Pawar, N. R.; Wade, H. M.; Jackson, Z.; Poungpeth, N.; Mitchell, A. V.; Jewell, C. P.; Chan, D.; Robey, R. W.; Batista, P. J.; Jenkins, L. M.; Gottesman, M. M.

Colorectal cancer (CRC) is the second leading cause of cancer deaths in the United States, with a five-year survival rate of 65%. Oxaliplatin was the first platinum drug shown to improve CRC patient outcomes and is now a common adjuvant therapy for advanced disease, yet 90% of patients develop resistance. Oxaliplatin was developed as a third-generation derivative of cisplatin, but recent evidence points to divergent modes of action. Here, genome-wide CRISPR activation and knockout screens were conducted to identify genetic changes that confer resistance to oxaliplatin in two CRC cell lines with distinct molecular backgrounds (SW620 and RKO). Guide RNAs corresponding to the neutral amino acid transporter SLC43A1 (LAT3) were the most significantly enriched in knockout screens and depleted in activation screens, suggesting a potential role for LAT3 in modulating oxaliplatin resistance. In vitro CRISPR knockout and overexpression of LAT3 in SW620 and RKO cell lines confirm increased resistance or sensitivity to oxaliplatin, respectively.

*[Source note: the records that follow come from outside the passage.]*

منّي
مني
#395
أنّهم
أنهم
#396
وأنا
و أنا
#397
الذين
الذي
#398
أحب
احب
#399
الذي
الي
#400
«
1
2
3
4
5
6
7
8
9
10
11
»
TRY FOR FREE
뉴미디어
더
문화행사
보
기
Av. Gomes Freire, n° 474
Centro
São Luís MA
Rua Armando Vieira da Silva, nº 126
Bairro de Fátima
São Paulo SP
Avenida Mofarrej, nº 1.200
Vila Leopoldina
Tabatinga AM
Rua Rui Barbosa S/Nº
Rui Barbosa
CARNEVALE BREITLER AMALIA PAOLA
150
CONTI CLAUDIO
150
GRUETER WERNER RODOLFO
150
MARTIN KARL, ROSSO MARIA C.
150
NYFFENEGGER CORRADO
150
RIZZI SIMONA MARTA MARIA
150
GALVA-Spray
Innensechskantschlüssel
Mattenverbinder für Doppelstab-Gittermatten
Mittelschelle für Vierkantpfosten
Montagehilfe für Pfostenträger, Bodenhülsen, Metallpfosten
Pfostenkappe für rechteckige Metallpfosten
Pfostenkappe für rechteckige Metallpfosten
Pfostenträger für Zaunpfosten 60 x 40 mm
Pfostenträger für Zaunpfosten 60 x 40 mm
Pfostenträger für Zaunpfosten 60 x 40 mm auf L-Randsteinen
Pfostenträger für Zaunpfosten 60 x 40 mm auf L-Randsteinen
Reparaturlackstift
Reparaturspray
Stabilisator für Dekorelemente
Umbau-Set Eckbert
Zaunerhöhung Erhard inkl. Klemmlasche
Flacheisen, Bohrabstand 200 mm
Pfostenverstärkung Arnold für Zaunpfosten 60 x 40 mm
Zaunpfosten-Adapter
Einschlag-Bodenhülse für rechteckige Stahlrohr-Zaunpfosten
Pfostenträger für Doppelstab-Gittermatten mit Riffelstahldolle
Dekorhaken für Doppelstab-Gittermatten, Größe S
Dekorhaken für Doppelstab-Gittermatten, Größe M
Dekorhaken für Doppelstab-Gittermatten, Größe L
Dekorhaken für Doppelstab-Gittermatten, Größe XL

Further analysis demonstrates that increased LAT3 levels corrrelate with increased intracellular levels of oxaliplatin, increased levels of DNA-platinum adducts and DNA damage, demonstrating that enhanced LAT3-mediated uptake of oxaliplatin can exert its expected mechanism of action and induce cytotoxicity. These findings may lead to a better understanding of oxaliplatin\'s mode of action in CRC and can provide new insights into the interplay between essential nutrient uptake and drug transport.